Software Engineering Principles: Proven experience in designing and implementing robust software architectures for large-scale platforms, including strong understanding of version control (Git) and testing methodologies.
MLOps and Cloud Deployment: Practical experience with MLOps principles and deploying ML models and pipelines on major cloud platforms (AWS, Azure, or GCP) using containerization (Docker) and orchestration tools (Kubernetes).
Data Handling: Strong background in data engineering, including working with Big Data technologies (e.g., Apache Spark) and ensuring data readiness for model training and fine-tuning.
Collaboration: Excellent communication and presentation skills, with the ability to articulate complex AI concepts to both technical and non-technical audiences.
Desirable Qualifications
Experience with advanced MLOps tools such as MLflow, Kubeflow, or Databricks.
Familiarity with techniques for model optimisation and deployment for high-performance inference.
A Master's degree or higher in Computer Science, Machine Learning, or a related quantitative field.
Our Client offers
Our Client is committed to supporting your professional journey with a competitive package designed for growth, flexibility, and well-being.

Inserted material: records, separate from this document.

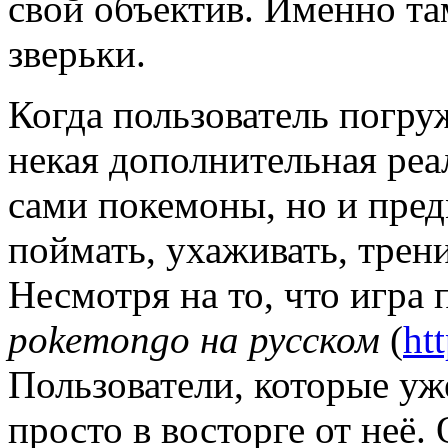
свой объектив. Именно та
зверьки.
Когда пользователь погруж
некая дополнительная реал
сами покемоны, но и пред
поймать, ухаживать, трени
Несмотря на то, что игра 
pokemon
go
на русском
(
ht
Пользователи, которые уж
просто в восторге от неё.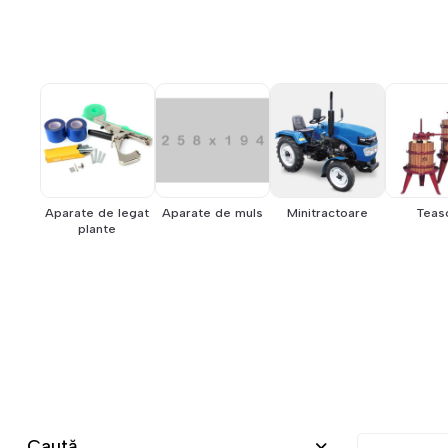
Aparate de legat
Aparate de muls
Minitractoare
Teas
plante
Caută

100% Remote Work Option within Europe, providing ultimate work-life flexibility.
Flexible Working Hours and a hybrid work model, supported by modern office hubs across Europe.
Personalised Development Program and access to dedicated mentorship and coaching from domain experts to accelerate your career growth.
Comprehensive Benefits Package, including additional health insurance and food vouchers.
The chance to take full ownership and make a tangible impact on mission-critical, cloud-native solutions.
A supportive, collaborative team culture with regular social events and team-building activities.